My new favorite place, and my new favorite local restaurant owner, for eternity: Chris Hollinger.

“It was pretty much our complete inventory that we were going to lose because of the outbreak. And we just wanted it to go to those who needed it more than we do,” said Hollinger, watching as two teams of volunteers packed up perishable food from his Downtown Waynesboro restaurant, to redistribute to a local homeless shelter and needy families.

Choking back emotion Tuesday evening at his restaurant on Main Street, Hollinger said he’d contacted Jeff Fife, the executive director at the Waynesboro YMCA, to coordinate donating thousands of dollars of food to people in need.

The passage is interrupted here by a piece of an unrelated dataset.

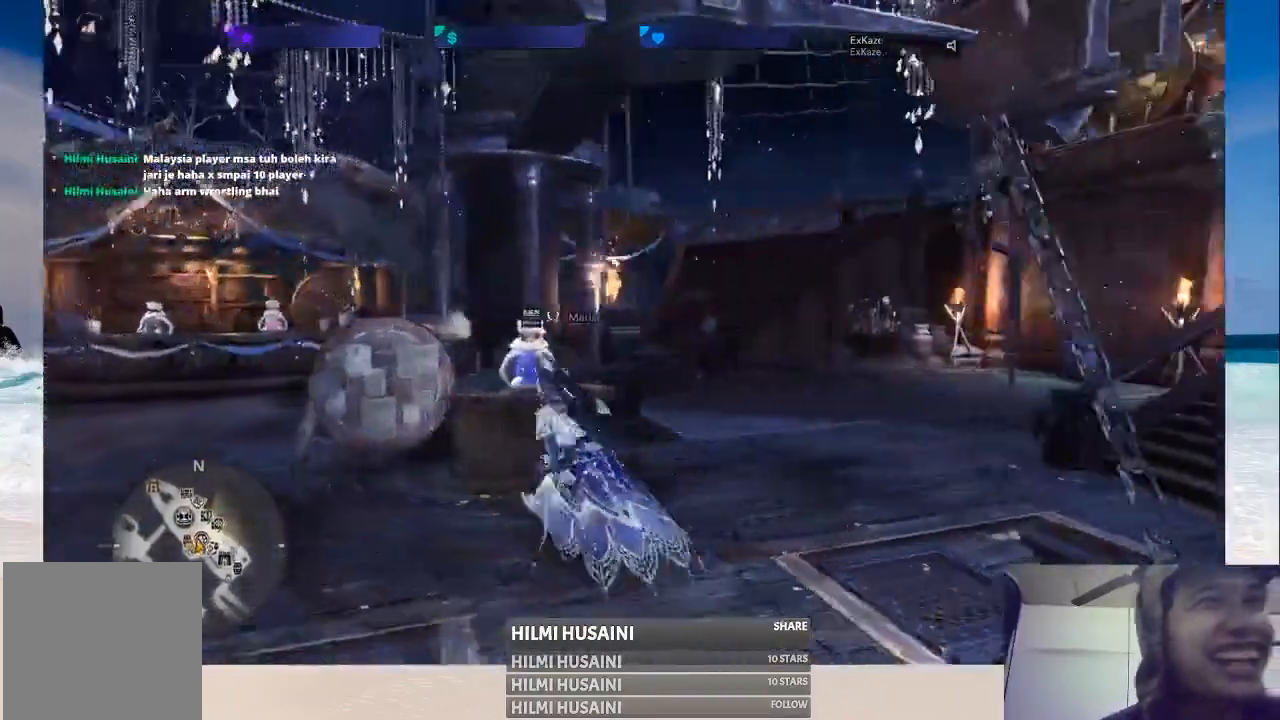
{"buttons": [], "left_stick": "center", "right_stick": "right", "events": [[183, "left_stick", "center"], [483, "right_stick", "right"]]}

Fife found volunteers from the Waynesboro Rotary Club, the YMCA board and the local community, including staff at Augusta Free Press, to bag the food for distribution to people in need.

Which is all well and good.

But, holy crap, this is a guy’s business, his life’s work.

A week ago, Hollinger, who opened Green Leaf Grill in 2011, was doing just fine.

“We’d finally made it through the slow season into the busy season. We had two weeks of good times, and this pulled the rug out from under us with all this,” said Hollinger, speaking, you have to assume, for local restaurant owners across the country, who, no matter how good business was going a few days ago, are screwed in the here and now, with the country basically on lockdown, for the foreseeable future.

We’ll all eat, to the degree that we can, but we don’t go out to eat just to eat; going out to eat is an experience, good food, good atmosphere, maybe an adult beverage.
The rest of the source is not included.